WORK INSTRUCTION:
Render the lines from the one containing "Wenn die vorherigen" up to and including the one containing "und nach einem" as a JSON list of strings, one string per line, leaving out any blank lines.

MATERIAL FOR THIS EXERCISE:
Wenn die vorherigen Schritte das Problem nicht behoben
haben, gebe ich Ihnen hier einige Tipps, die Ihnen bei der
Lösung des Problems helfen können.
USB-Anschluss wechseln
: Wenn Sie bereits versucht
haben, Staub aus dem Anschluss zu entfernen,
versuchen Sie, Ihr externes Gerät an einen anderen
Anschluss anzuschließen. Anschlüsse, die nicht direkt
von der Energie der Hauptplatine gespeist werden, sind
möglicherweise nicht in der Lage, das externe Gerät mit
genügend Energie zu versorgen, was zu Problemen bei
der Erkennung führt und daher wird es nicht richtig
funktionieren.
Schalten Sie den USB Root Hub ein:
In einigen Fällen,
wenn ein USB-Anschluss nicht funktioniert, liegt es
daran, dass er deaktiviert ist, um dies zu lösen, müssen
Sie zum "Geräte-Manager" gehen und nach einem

* * *

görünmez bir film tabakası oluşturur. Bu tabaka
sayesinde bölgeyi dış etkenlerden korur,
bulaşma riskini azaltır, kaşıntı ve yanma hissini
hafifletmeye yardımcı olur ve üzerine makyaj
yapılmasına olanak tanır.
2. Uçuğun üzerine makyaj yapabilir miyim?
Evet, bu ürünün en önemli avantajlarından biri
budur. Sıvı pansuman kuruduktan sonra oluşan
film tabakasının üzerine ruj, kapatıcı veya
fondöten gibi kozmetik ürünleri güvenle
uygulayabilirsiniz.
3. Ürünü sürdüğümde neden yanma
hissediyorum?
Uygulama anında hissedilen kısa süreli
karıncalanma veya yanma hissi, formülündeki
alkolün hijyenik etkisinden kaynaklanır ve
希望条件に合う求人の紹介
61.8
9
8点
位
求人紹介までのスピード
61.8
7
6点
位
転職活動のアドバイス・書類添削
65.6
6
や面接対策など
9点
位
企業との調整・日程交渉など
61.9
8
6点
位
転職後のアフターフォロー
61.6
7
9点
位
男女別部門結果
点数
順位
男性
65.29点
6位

RESULT OF THE TASK:
[
  "Wenn die vorherigen Schritte das Problem nicht behoben",
  "haben, gebe ich Ihnen hier einige Tipps, die Ihnen bei der",
  "Lösung des Problems helfen können.",
  "USB-Anschluss wechseln",
  ": Wenn Sie bereits versucht",
  "haben, Staub aus dem Anschluss zu entfernen,",
  "versuchen Sie, Ihr externes Gerät an einen anderen",
  "Anschluss anzuschließen. Anschlüsse, die nicht direkt",
  "von der Energie der Hauptplatine gespeist werden, sind",
  "möglicherweise nicht in der Lage, das externe Gerät mit",
  "genügend Energie zu versorgen, was zu Problemen bei",
  "der Erkennung führt und daher wird es nicht richtig",
  "funktionieren.",
  "Schalten Sie den USB Root Hub ein:",
  "In einigen Fällen,",
  "wenn ein USB-Anschluss nicht funktioniert, liegt es",
  "daran, dass er deaktiviert ist, um dies zu lösen, müssen",
  "Sie zum \"Geräte-Manager\" gehen und nach einem"
]